EXERCISES
**1)** In the passage on QB free agency, which two teams does the bottleneck involve?
**2)** Reproduce everything in the passage on QB free agency from "Both teams hope" down to "they do not.".

A lengthy discussion could point out the current situation in the QB free agency, with 2-3 QBs still waiting for signings, and the simple fact that these potential signings have stalemated any trades or deals for QBs in the current FA. The bottleneck is occurring between the San Francisco 49ers an the Denver Broncos, with not even free agent but likely to be traded Colin Kaepernick, and the reticence of either team to pick up the remaining value of Kaepernick’s contract.

Both teams hope to resolve this before the draft, but the whole situation is creating a real issue with other QBs left in limbo right now. What that means it the Texans holding onto Hoyer and tying up cap space that may be needed in the direct aftermath of the draft. Is all that worth the possibility of an additional 6th or 7th round pick in the coming years? Do the Texans really need to get caught up by the unneccessary stalemate that the 49ers and Broncos are willfully causing, over $4 million?

No. No they do not.

You have to look at the fact that every team knew Hoyer would be released, with the signing of Osweiler and the re-signing of FA Brandon Weeden, with Tom Savage still being on the roster at a much cheaper price than Hoyer. Potentially higher tier QBs like Kaepernick and even Fitzpatrick are still available and in limbo because of contract/trade negotiations, which means Hoyer would certainly take a back seat, possibly for months. And, knowing that Hoyer would eventually be released, there isn’t a team out there that would give a favorable trade to the Texans.

DATA SHOWN
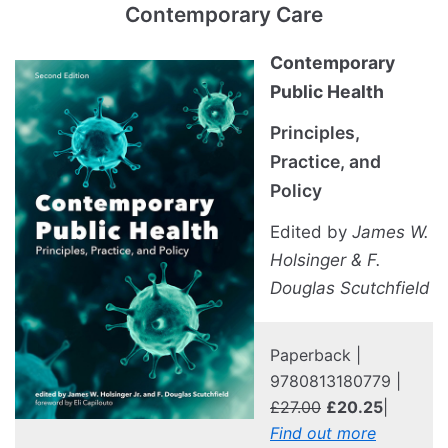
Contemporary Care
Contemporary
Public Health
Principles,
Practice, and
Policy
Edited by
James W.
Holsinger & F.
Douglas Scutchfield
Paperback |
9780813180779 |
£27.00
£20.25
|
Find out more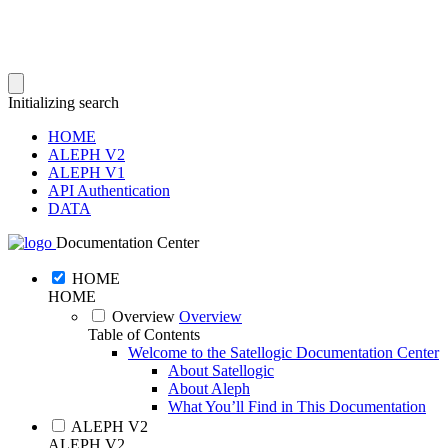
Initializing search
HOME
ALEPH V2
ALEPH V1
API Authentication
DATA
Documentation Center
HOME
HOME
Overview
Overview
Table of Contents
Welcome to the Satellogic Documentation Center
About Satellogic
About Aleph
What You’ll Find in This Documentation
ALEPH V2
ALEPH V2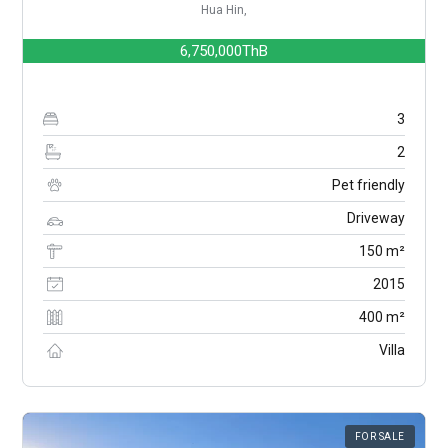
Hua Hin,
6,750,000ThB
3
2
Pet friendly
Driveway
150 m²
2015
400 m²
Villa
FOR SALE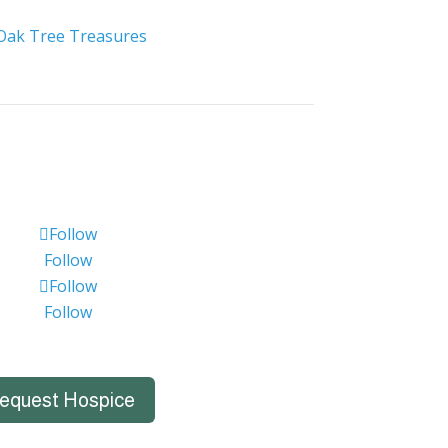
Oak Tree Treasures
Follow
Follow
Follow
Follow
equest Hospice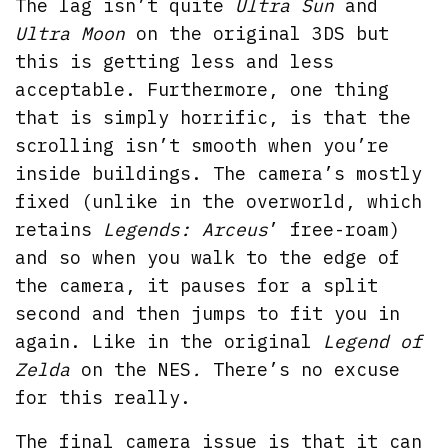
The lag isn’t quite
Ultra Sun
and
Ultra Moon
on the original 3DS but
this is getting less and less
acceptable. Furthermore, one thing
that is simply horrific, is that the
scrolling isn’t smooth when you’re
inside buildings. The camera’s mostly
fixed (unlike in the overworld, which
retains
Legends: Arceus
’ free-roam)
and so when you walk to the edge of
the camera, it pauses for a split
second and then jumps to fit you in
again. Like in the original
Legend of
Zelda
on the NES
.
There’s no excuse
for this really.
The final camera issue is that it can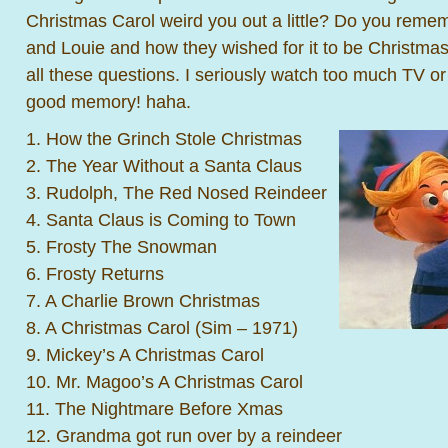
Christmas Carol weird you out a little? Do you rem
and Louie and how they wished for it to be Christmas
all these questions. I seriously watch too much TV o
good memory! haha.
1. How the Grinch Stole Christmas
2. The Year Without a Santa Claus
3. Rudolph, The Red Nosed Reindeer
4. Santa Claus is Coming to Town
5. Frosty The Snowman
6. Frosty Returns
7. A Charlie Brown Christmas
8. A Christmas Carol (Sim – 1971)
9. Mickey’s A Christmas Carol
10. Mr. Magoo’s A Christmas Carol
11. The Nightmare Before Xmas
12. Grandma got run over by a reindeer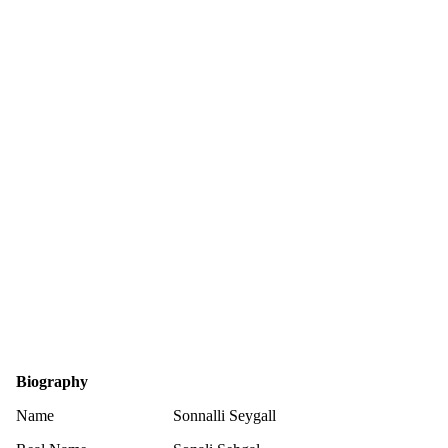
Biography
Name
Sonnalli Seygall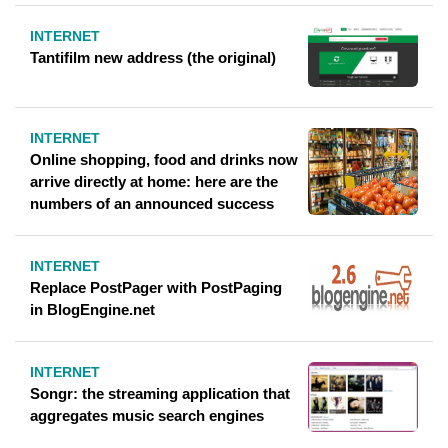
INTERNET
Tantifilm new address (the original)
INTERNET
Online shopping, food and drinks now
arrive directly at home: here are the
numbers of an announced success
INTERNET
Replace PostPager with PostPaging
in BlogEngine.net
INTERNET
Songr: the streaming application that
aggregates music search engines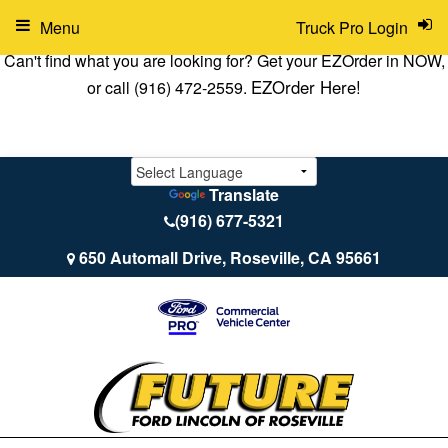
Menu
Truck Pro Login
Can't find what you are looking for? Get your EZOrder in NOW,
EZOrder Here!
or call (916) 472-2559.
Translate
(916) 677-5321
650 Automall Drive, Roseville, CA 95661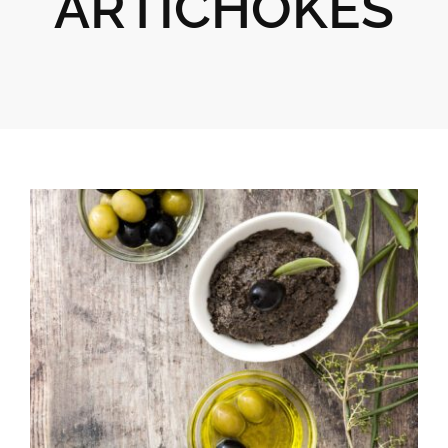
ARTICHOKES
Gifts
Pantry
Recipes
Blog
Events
==
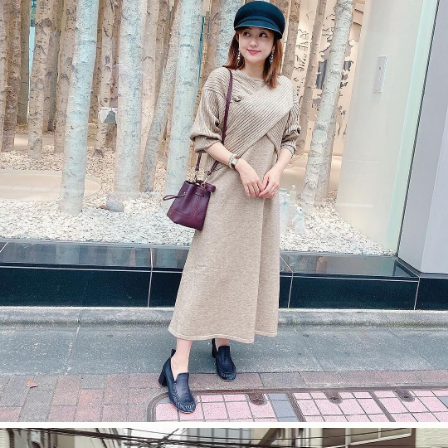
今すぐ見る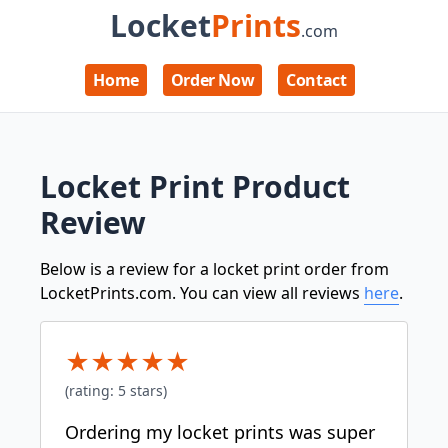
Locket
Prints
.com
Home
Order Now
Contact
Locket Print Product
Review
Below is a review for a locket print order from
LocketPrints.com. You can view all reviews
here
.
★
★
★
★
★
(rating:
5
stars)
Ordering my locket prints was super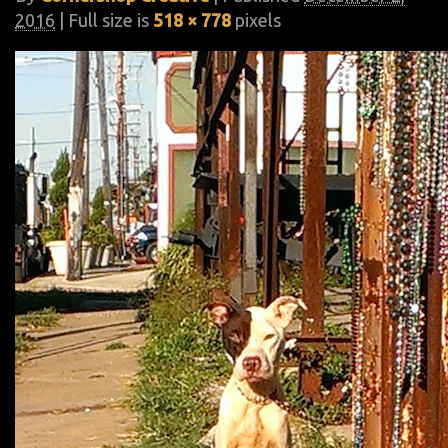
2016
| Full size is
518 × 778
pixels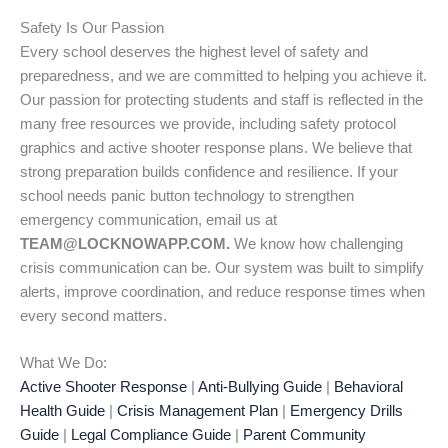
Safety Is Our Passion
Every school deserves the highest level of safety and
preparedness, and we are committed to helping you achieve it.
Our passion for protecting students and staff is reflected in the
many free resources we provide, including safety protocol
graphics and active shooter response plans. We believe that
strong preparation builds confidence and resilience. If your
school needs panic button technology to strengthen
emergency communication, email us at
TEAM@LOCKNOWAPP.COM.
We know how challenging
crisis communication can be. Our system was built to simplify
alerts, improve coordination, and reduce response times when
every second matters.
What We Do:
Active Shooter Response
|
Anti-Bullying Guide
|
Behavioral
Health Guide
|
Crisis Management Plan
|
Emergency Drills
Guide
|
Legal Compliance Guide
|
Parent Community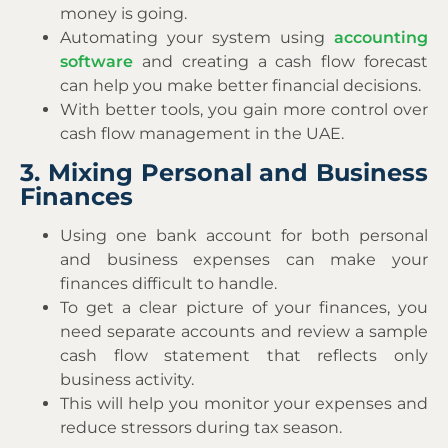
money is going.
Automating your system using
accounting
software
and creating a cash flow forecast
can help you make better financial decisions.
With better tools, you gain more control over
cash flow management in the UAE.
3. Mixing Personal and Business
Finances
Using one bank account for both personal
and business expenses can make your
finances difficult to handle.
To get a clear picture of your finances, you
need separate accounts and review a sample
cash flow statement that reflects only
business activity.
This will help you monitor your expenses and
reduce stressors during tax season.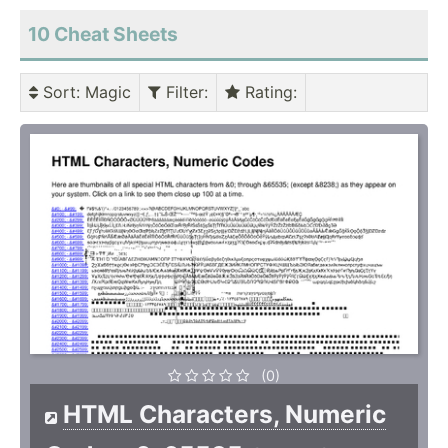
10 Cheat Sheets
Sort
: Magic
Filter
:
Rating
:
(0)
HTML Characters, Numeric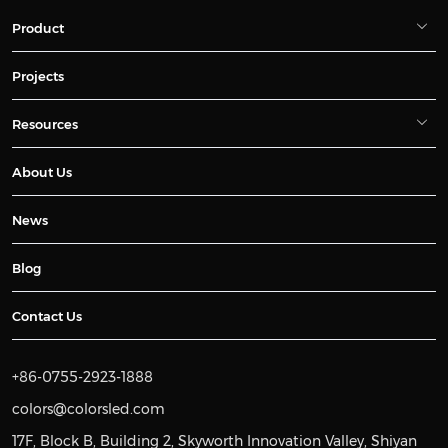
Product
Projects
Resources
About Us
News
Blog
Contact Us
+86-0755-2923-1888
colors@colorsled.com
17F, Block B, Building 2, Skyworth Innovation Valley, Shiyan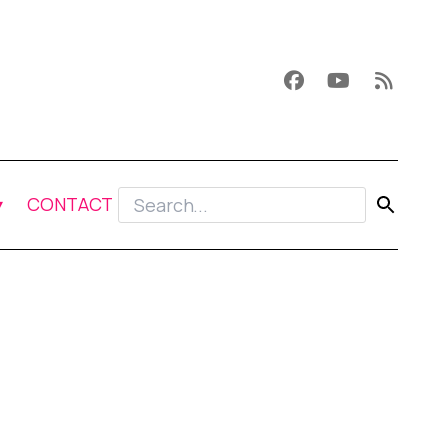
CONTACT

ANSWERS TO THE PROBLEMS
**1)** The San Francisco 49ers and the Denver Broncos.

**2)**
Both teams hope to resolve this before the draft, but the whole situation is creating a real issue with other QBs left in limbo right now. What that means it the Texans holding onto Hoyer and tying up cap space that may be needed in the direct aftermath of the draft. Is all that worth the possibility of an additional 6th or 7th round pick in the coming years? Do the Texans really need to get caught up by the unneccessary stalemate that the 49ers and Broncos are willfully causing, over $4 million?

No. No they do not.